Après son enthousiasmante mise en scène de la Favorite de Donizetti en 2023, Valentina Carrasco revient avec Fidelio. L’opéra de Beethoven est proposé par l’Opéra de Bordeaux dans une version haut de gamme, inclusive – on y reviendra – et avec une brillante distribution. L’Orchestre National Bordeaux Aquitaine est dirigé par son nouveau directeur musical Joseph Swensen arrivé en septembre dernier ; il s’agit, après de très beaux concerts, de sa première descente en fosse avec l’ONBA.

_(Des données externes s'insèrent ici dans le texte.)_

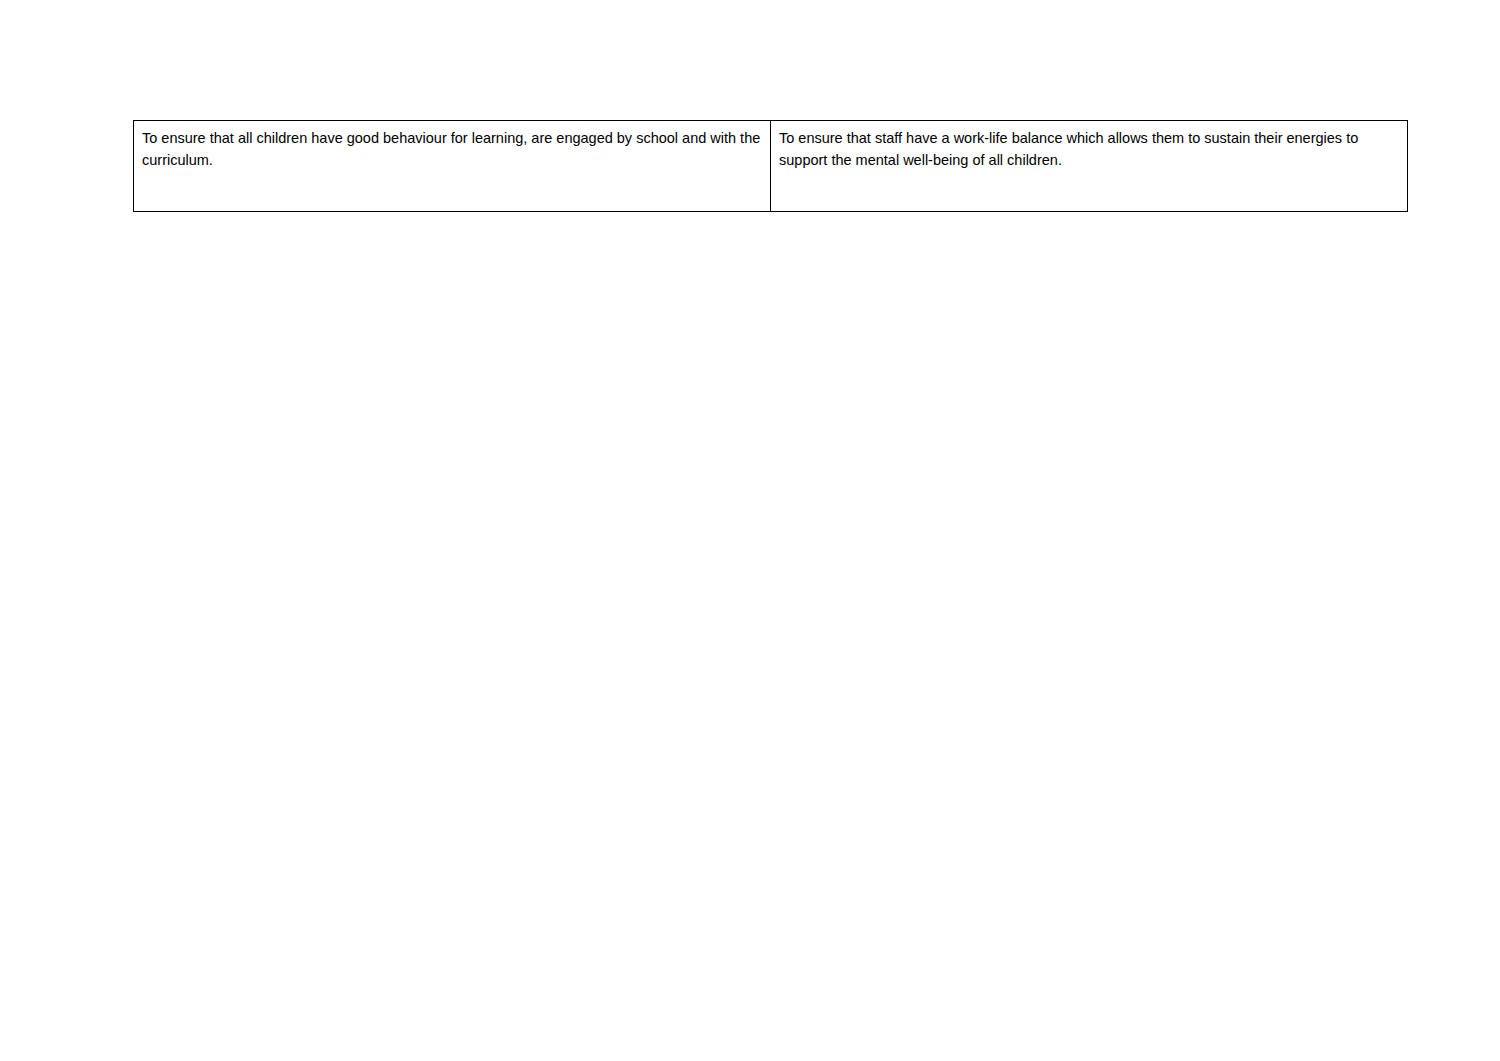| To ensure that all children have good behaviour for learning, are engaged by school and with the curriculum. | To ensure that staff have a work-life balance which allows them to sustain their energies to support the mental well-being of all children. |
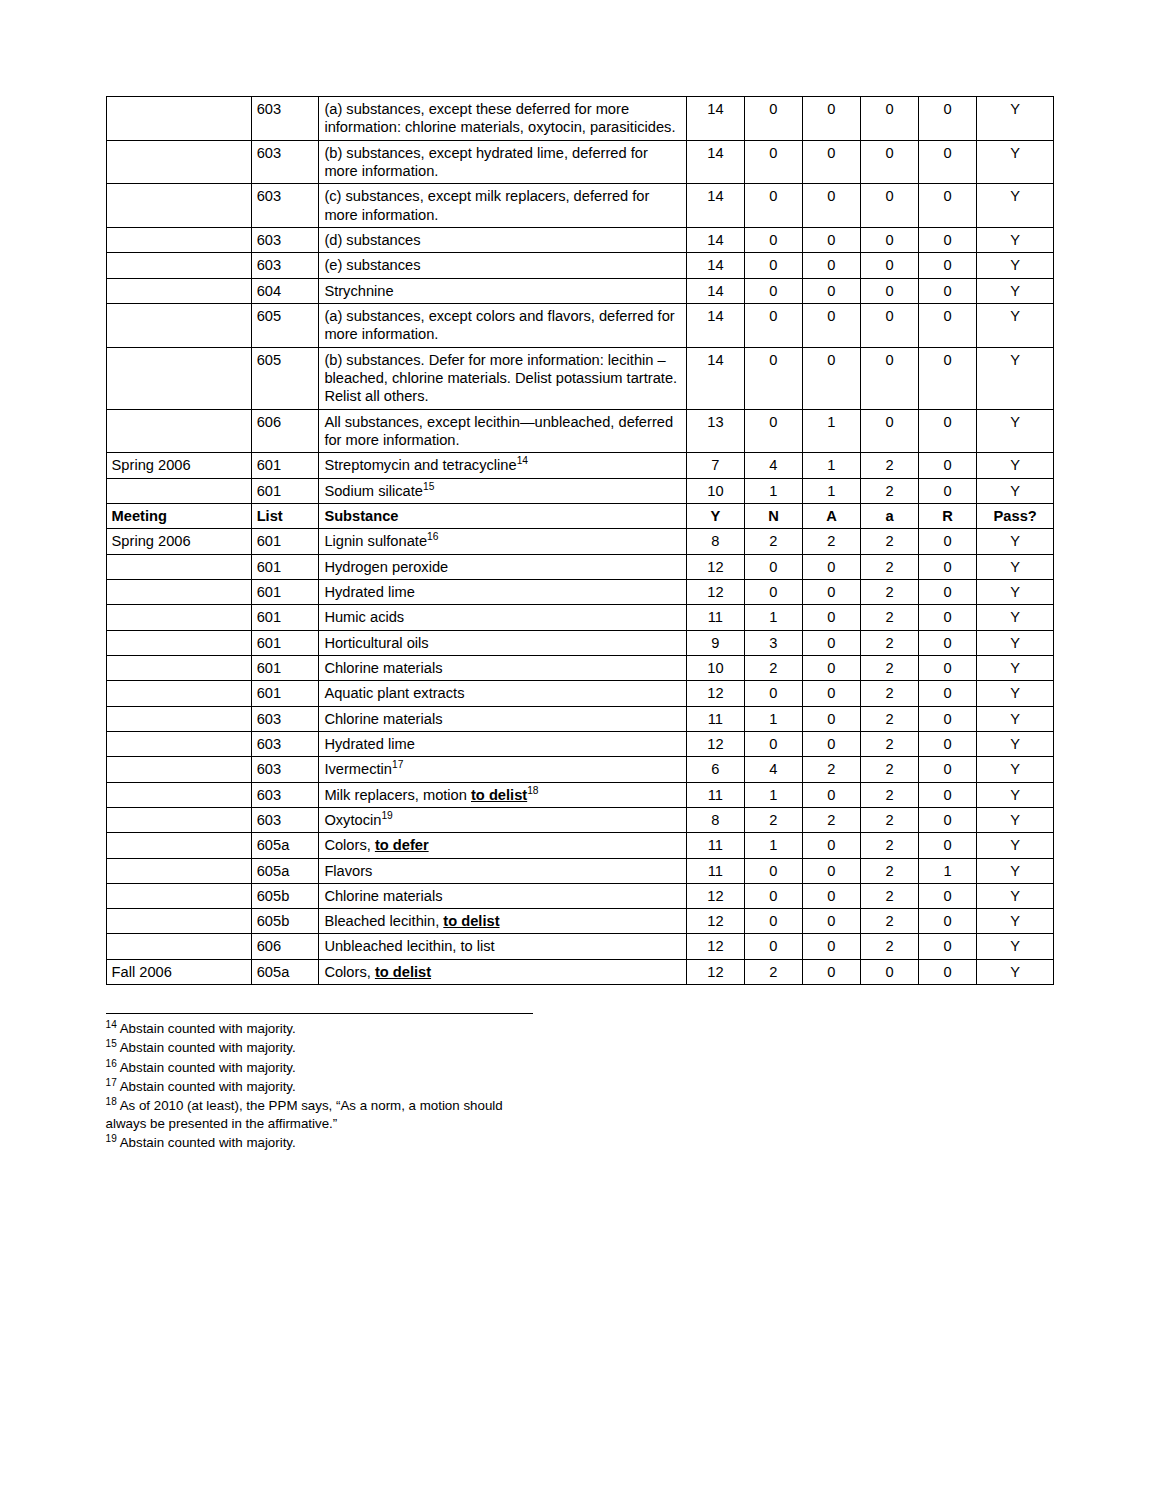| | 603 | (a) substances, except these deferred for more information: chlorine materials, oxytocin, parasiticides. | 14 | 0 | 0 | 0 | 0 | Y |
| | 603 | (b) substances, except hydrated lime, deferred for more information. | 14 | 0 | 0 | 0 | 0 | Y |
| | 603 | (c) substances, except milk replacers, deferred for more information. | 14 | 0 | 0 | 0 | 0 | Y |
| | 603 | (d) substances | 14 | 0 | 0 | 0 | 0 | Y |
| | 603 | (e) substances | 14 | 0 | 0 | 0 | 0 | Y |
| | 604 | Strychnine | 14 | 0 | 0 | 0 | 0 | Y |
| | 605 | (a) substances, except colors and flavors, deferred for more information. | 14 | 0 | 0 | 0 | 0 | Y |
| | 605 | (b) substances. Defer for more information: lecithin –bleached, chlorine materials. Delist potassium tartrate. Relist all others. | 14 | 0 | 0 | 0 | 0 | Y |
| | 606 | All substances, except lecithin—unbleached, deferred for more information. | 13 | 0 | 1 | 0 | 0 | Y |
| Spring 2006 | 601 | Streptomycin and tetracycline 14 | 7 | 4 | 1 | 2 | 0 | Y |
| | 601 | Sodium silicate 15 | 10 | 1 | 1 | 2 | 0 | Y |
| Meeting | List | Substance | Y | N | A | a | R | Pass? |
| Spring 2006 | 601 | Lignin sulfonate 16 | 8 | 2 | 2 | 2 | 0 | Y |
| | 601 | Hydrogen peroxide | 12 | 0 | 0 | 2 | 0 | Y |
| | 601 | Hydrated lime | 12 | 0 | 0 | 2 | 0 | Y |
| | 601 | Humic acids | 11 | 1 | 0 | 2 | 0 | Y |
| | 601 | Horticultural oils | 9 | 3 | 0 | 2 | 0 | Y |
| | 601 | Chlorine materials | 10 | 2 | 0 | 2 | 0 | Y |
| | 601 | Aquatic plant extracts | 12 | 0 | 0 | 2 | 0 | Y |
| | 603 | Chlorine materials | 11 | 1 | 0 | 2 | 0 | Y |
| | 603 | Hydrated lime | 12 | 0 | 0 | 2 | 0 | Y |
| | 603 | Ivermectin 17 | 6 | 4 | 2 | 2 | 0 | Y |
| | 603 | Milk replacers, motion to delist 18 | 11 | 1 | 0 | 2 | 0 | Y |
| | 603 | Oxytocin 19 | 8 | 2 | 2 | 2 | 0 | Y |
| | 605a | Colors, to defer | 11 | 1 | 0 | 2 | 0 | Y |
| | 605a | Flavors | 11 | 0 | 0 | 2 | 1 | Y |
| | 605b | Chlorine materials | 12 | 0 | 0 | 2 | 0 | Y |
| | 605b | Bleached lecithin, to delist | 12 | 0 | 0 | 2 | 0 | Y |
| | 606 | Unbleached lecithin, to list | 12 | 0 | 0 | 2 | 0 | Y |
| Fall 2006 | 605a | Colors, to delist | 12 | 2 | 0 | 0 | 0 | Y |
14 Abstain counted with majority.
15 Abstain counted with majority.
16 Abstain counted with majority.
17 Abstain counted with majority.
18 As of 2010 (at least), the PPM says, “As a norm, a motion should always be presented in the affirmative.”
19 Abstain counted with majority.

Les questions posées par l’unique opéra de Beethoven (créé de 1805 à 1814 dans différentes versions) conduisent à se demander si la partition l’emporte sur le livret dont on a souvent minoré la portée et peut donc se suffire à elle même. Elle permettrait à elle seule de traduire un contenu dans date, le souffle de la liberté et de la libération, la montée vers la lumière, l’amour conjugal en termes d’absolu. Pourtant les multiples mises en scène qu’a suscitées la musique – aussi nombreuses qu’inattendues – n’ont pas manqué de montrer l’intérêt à incarner des idéaux, ce que le concert ou l’oratorio ne font pas de la même manière.

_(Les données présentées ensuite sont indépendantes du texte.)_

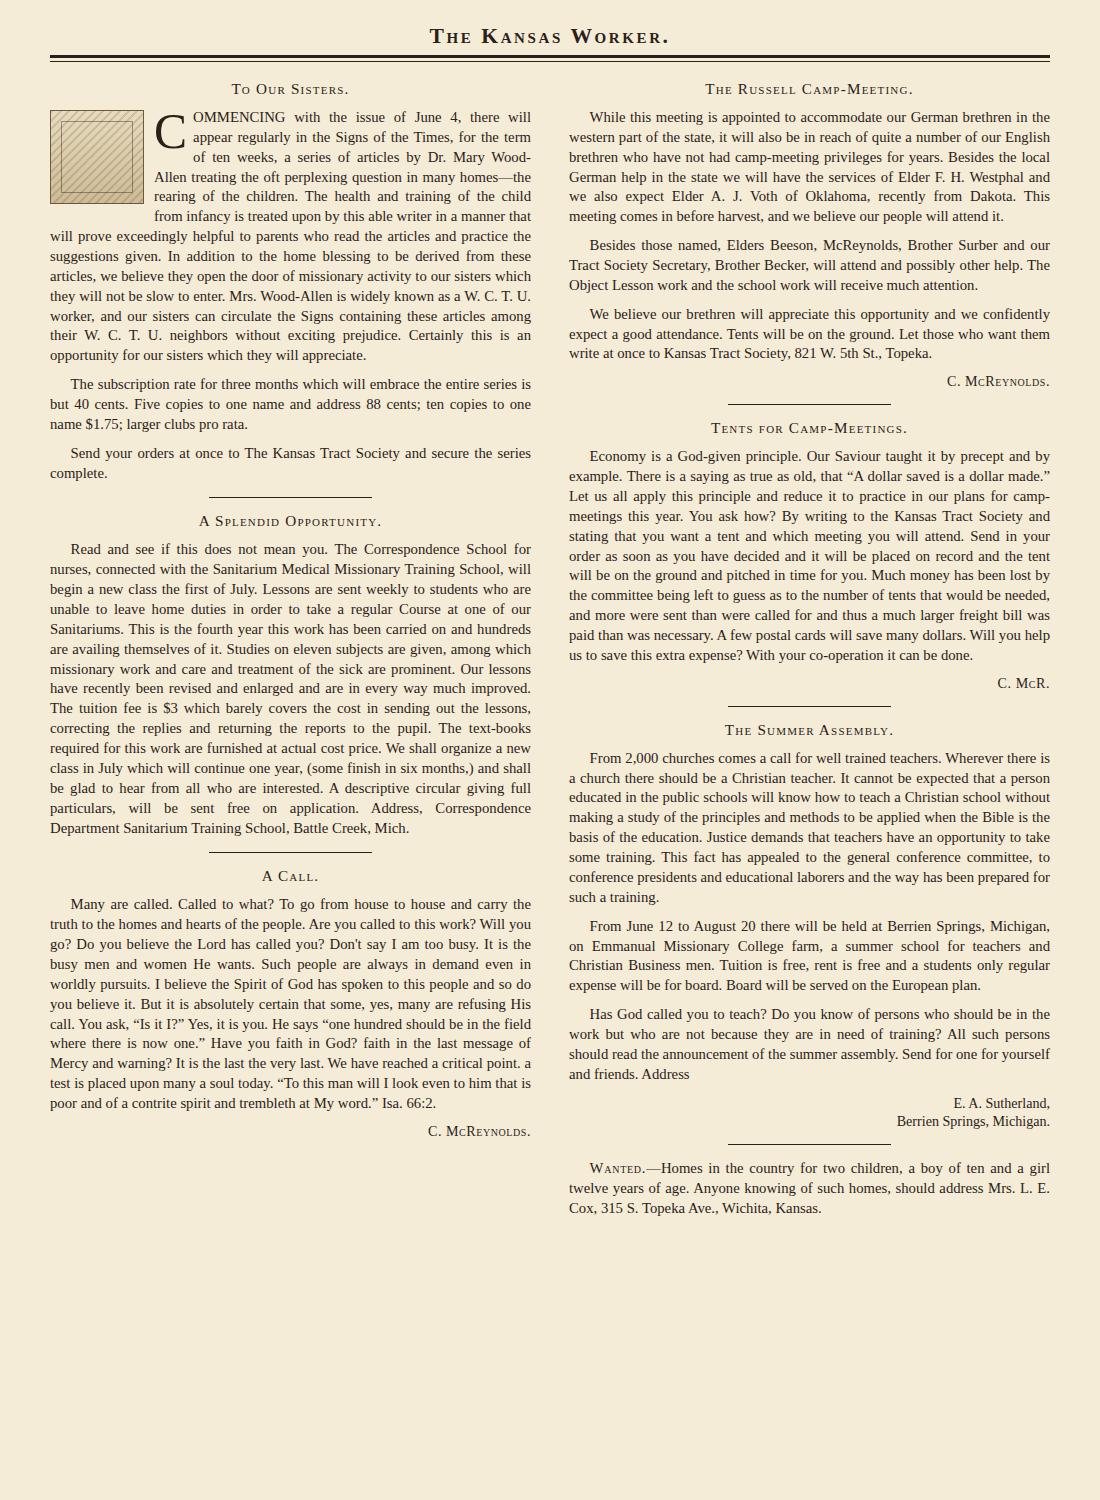The Kansas Worker.
To Our Sisters.
COMMENCING with the issue of June 4, there will appear regularly in the Signs of the Times, for the term of ten weeks, a series of articles by Dr. Mary Wood-Allen treating the oft perplexing question in many homes—the rearing of the children. The health and training of the child from infancy is treated upon by this able writer in a manner that will prove exceedingly helpful to parents who read the articles and practice the suggestions given. In addition to the home blessing to be derived from these articles, we believe they open the door of missionary activity to our sisters which they will not be slow to enter. Mrs. Wood-Allen is widely known as a W. C. T. U. worker, and our sisters can circulate the Signs containing these articles among their W. C. T. U. neighbors without exciting prejudice. Certainly this is an opportunity for our sisters which they will appreciate.
The subscription rate for three months which will embrace the entire series is but 40 cents. Five copies to one name and address 88 cents; ten copies to one name $1.75; larger clubs pro rata.
Send your orders at once to The Kansas Tract Society and secure the series complete.
A Splendid Opportunity.
Read and see if this does not mean you. The Correspondence School for nurses, connected with the Sanitarium Medical Missionary Training School, will begin a new class the first of July. Lessons are sent weekly to students who are unable to leave home duties in order to take a regular Course at one of our Sanitariums. This is the fourth year this work has been carried on and hundreds are availing themselves of it. Studies on eleven subjects are given, among which missionary work and care and treatment of the sick are prominent. Our lessons have recently been revised and enlarged and are in every way much improved. The tuition fee is $3 which barely covers the cost in sending out the lessons, correcting the replies and returning the reports to the pupil. The text-books required for this work are furnished at actual cost price. We shall organize a new class in July which will continue one year, (some finish in six months,) and shall be glad to hear from all who are interested. A descriptive circular giving full particulars, will be sent free on application. Address, Correspondence Department Sanitarium Training School, Battle Creek, Mich.
A Call.
Many are called. Called to what? To go from house to house and carry the truth to the homes and hearts of the people. Are you called to this work? Will you go? Do you believe the Lord has called you? Don't say I am too busy. It is the busy men and women He wants. Such people are always in demand even in worldly pursuits. I believe the Spirit of God has spoken to this people and so do you believe it. But it is absolutely certain that some, yes, many are refusing His call. You ask, “Is it I?” Yes, it is you. He says “one hundred should be in the field where there is now one.” Have you faith in God? faith in the last message of Mercy and warning? It is the last the very last. We have reached a critical point. a test is placed upon many a soul today. “To this man will I look even to him that is poor and of a contrite spirit and trembleth at My word.” Isa. 66:2.
C. McReynolds.
The Russell Camp-Meeting.
While this meeting is appointed to accommodate our German brethren in the western part of the state, it will also be in reach of quite a number of our English brethren who have not had camp-meeting privileges for years. Besides the local German help in the state we will have the services of Elder F. H. Westphal and we also expect Elder A. J. Voth of Oklahoma, recently from Dakota. This meeting comes in before harvest, and we believe our people will attend it.
Besides those named, Elders Beeson, McReynolds, Brother Surber and our Tract Society Secretary, Brother Becker, will attend and possibly other help. The Object Lesson work and the school work will receive much attention.
We believe our brethren will appreciate this opportunity and we confidently expect a good attendance. Tents will be on the ground. Let those who want them write at once to Kansas Tract Society, 821 W. 5th St., Topeka.
C. McReynolds.
Tents for Camp-Meetings.
Economy is a God-given principle. Our Saviour taught it by precept and by example. There is a saying as true as old, that “A dollar saved is a dollar made.” Let us all apply this principle and reduce it to practice in our plans for camp-meetings this year. You ask how? By writing to the Kansas Tract Society and stating that you want a tent and which meeting you will attend. Send in your order as soon as you have decided and it will be placed on record and the tent will be on the ground and pitched in time for you. Much money has been lost by the committee being left to guess as to the number of tents that would be needed, and more were sent than were called for and thus a much larger freight bill was paid than was necessary. A few postal cards will save many dollars. Will you help us to save this extra expense? With your co-operation it can be done.
C. McR.
The Summer Assembly.
From 2,000 churches comes a call for well trained teachers. Wherever there is a church there should be a Christian teacher. It cannot be expected that a person educated in the public schools will know how to teach a Christian school without making a study of the principles and methods to be applied when the Bible is the basis of the education. Justice demands that teachers have an opportunity to take some training. This fact has appealed to the general conference committee, to conference presidents and educational laborers and the way has been prepared for such a training.
From June 12 to August 20 there will be held at Berrien Springs, Michigan, on Emmanual Missionary College farm, a summer school for teachers and Christian Business men. Tuition is free, rent is free and a students only regular expense will be for board. Board will be served on the European plan.
Has God called you to teach? Do you know of persons who should be in the work but who are not because they are in need of training? All such persons should read the announcement of the summer assembly. Send for one for yourself and friends. Address
E. A. Sutherland,
Berrien Springs, Michigan.
Wanted.—Homes in the country for two children, a boy of ten and a girl twelve years of age. Anyone knowing of such homes, should address Mrs. L. E. Cox, 315 S. Topeka Ave., Wichita, Kansas.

Quelques problématiques éclairantes
La signification de Fidelio est assez délicate à dégager. Elle est fonction de l’idée qu’on se fait de l’oppression mise en scène, des réponses qui lui sont apportées et de l’évolution des formes dramatiques à la fin du XVIIIe siècle. Sur ce dernier point on peut rattacher Fidelio à la « pièce à sauvetage » qui prospère à l’époque de la Révolution. L’héroïne, une femme, tente le tout pour le tout afin de sauver son mari, victime d’une injustice, tombé dans les griffes d’un pouvoir tyrannique. Le livret autorise que le texte parlé ait pu souvent être remplacé par des poèmes à connotation politique tels qu’en a générés à foison le Regietheater. Autre échappatoire : transformer le finale de l’opéra en oratorio ne mettant plus en évidence que la puissance de la musique, l’aspiration à la liberté et à la lumière en dehors de toute référence historique.

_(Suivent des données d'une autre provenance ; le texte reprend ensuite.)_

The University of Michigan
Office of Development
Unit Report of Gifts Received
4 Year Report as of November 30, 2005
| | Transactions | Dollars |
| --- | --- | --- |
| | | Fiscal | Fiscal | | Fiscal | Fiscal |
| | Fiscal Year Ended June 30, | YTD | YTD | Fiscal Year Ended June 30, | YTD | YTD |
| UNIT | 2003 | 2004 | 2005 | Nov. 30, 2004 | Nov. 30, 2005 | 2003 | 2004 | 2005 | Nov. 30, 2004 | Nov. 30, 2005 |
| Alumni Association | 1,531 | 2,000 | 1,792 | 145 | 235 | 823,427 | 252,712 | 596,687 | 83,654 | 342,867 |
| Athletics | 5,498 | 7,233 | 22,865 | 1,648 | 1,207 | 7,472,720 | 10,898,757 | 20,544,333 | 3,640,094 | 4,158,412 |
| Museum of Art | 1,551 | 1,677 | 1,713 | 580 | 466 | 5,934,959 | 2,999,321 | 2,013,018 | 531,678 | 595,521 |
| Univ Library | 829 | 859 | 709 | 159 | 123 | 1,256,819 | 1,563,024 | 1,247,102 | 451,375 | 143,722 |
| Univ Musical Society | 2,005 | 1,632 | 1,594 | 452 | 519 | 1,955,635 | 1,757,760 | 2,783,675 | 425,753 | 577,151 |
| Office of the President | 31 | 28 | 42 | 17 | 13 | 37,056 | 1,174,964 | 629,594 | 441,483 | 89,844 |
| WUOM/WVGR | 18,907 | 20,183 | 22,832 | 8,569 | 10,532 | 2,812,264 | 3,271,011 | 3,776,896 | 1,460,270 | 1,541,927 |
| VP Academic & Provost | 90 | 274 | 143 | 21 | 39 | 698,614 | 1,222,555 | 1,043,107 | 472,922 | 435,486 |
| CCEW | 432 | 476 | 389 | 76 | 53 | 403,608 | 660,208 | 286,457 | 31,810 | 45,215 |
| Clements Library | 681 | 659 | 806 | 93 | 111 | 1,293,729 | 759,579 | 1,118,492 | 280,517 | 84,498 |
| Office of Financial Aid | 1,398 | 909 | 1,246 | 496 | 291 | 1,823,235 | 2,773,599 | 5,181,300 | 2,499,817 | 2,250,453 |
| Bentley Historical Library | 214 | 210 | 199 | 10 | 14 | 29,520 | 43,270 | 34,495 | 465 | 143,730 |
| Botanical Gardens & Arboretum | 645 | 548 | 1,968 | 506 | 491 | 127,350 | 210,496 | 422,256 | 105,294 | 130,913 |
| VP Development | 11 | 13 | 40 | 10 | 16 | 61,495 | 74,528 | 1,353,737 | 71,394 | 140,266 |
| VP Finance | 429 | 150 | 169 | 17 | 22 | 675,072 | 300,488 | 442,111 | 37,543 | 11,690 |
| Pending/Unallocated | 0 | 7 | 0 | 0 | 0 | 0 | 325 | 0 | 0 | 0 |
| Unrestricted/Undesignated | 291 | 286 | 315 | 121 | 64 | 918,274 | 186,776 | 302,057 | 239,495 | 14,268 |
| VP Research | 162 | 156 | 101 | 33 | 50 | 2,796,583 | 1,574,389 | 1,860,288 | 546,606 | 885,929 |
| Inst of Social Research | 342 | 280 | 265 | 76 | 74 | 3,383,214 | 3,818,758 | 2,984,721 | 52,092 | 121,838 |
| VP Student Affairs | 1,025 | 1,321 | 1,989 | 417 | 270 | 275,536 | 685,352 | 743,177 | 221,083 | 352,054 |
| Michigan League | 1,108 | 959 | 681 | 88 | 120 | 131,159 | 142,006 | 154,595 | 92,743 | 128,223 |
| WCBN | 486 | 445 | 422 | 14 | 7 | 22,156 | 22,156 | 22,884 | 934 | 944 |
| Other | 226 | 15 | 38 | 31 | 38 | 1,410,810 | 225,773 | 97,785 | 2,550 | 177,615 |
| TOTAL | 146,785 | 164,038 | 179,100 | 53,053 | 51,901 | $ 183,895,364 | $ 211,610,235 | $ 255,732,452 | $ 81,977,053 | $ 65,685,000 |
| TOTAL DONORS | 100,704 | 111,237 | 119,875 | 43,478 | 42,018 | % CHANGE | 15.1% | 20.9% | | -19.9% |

Il est vrai qu’en ce qui concerne l’oppression on peut penser à plusieurs formes de privation de liberté : l’arbitraire du pouvoir, la tyrannie, les convulsions de l’Histoire comme la période de la Terreur – on va y revenir – ou l’État totalitaire ; même si elle renvoie à une époque antérieure la déportation en Sibérie relève de ce qu’a pu documenter de son temps Leós Janáček dans De la Maison des morts (1930).
Le problème est que dans Fidelio l’emprisonnement de Florestan résulte dans le livret d’une vengeance personnelle. C’est pour se venger que Don Pizzaro non seulement le fait emprisonner, mais aussi quasiment disparaître comme identité. Le croyant mort le Ministre ne pensait pas être amené à réparer un tel crime.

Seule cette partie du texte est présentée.